There is good reason to suspect there is a problematic assumption, supposition, error, etc. in your code. While it is very possible that it reflects a valid practice, I would not publish the data until I could explain why this was occurring for myself.
Claim: It is more likely that such a sharp demarcation is the result of a questionable data quality control or association testing procedure than biological reality.
Justification: Your data are telling you that p = 1 is reserved for only genes having -3 < LFC < 3. However, p-value is a statistic that combines several characteristics (mean and variance of each obs, how many obs there are in each state, etc.). While some of these same elements are used to estimate LFC, others are not. As such, such a sharp demarcation tends not to be observed.
If it were me I would look at these places and scan for assignments that could produce a pattern like this. I'd check ...
- The segment of code that handles correction for multiple testing
- The segment of code after association testing, but before plotting (for example once you have the DE results, but before you have filtered results into genes you want to plot, and genes you don't want to plot).
- The segment of code before association testing, that creates rules for which genes to include, and which to remove.
Once I understood why the pattern is observed, I might or might not be comfortable publishing the figure. At minimum, though, this is also worth doing in case one of your reviewers has the same question...
It seems you have removed the genes with lower of 2.5 and upper from -2.5 log2FoldChange from data object.
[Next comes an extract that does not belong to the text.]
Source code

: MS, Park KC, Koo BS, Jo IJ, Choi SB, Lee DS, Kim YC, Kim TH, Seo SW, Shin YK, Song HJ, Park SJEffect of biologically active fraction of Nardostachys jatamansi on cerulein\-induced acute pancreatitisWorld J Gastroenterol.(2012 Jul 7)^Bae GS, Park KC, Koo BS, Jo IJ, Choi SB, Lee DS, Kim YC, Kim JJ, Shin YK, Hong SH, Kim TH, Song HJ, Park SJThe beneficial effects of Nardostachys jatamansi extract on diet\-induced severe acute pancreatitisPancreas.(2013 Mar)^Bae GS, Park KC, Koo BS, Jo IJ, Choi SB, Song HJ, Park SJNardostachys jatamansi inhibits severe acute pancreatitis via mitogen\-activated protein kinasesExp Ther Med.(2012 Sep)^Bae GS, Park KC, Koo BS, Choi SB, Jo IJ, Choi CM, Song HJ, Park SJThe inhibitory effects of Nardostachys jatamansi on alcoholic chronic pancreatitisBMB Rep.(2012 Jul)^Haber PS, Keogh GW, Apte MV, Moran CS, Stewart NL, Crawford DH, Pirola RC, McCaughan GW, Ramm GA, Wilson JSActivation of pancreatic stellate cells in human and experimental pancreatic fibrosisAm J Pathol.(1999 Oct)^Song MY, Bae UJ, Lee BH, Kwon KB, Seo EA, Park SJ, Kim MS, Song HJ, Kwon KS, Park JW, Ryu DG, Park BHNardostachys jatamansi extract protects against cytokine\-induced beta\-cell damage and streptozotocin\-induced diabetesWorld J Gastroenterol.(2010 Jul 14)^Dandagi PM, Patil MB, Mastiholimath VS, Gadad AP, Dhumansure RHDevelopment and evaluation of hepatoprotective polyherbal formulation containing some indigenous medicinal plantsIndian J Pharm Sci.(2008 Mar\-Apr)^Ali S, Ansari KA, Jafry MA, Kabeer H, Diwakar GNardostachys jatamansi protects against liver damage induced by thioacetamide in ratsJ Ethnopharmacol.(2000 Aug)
If the genes were removed, then there would be no black line at the base. Actually, that is an option you can do to make a cleaner plot. You can remove those genes if you want.
Thanks for your feedback. yes I am also confused in this flat black line at the bottom. Any suggestions.
Well, I think that black line is just a whole lot of points that have a p-value of 1. Genes that are not significant. If you convert that to -Log10(pvalue), you get zero. When there are so many such points, and they span a range of log2FC values between approx. -2.5 to 2.5, they make the black line.
Thanks. Just want to double check that is this plot is fine in this way?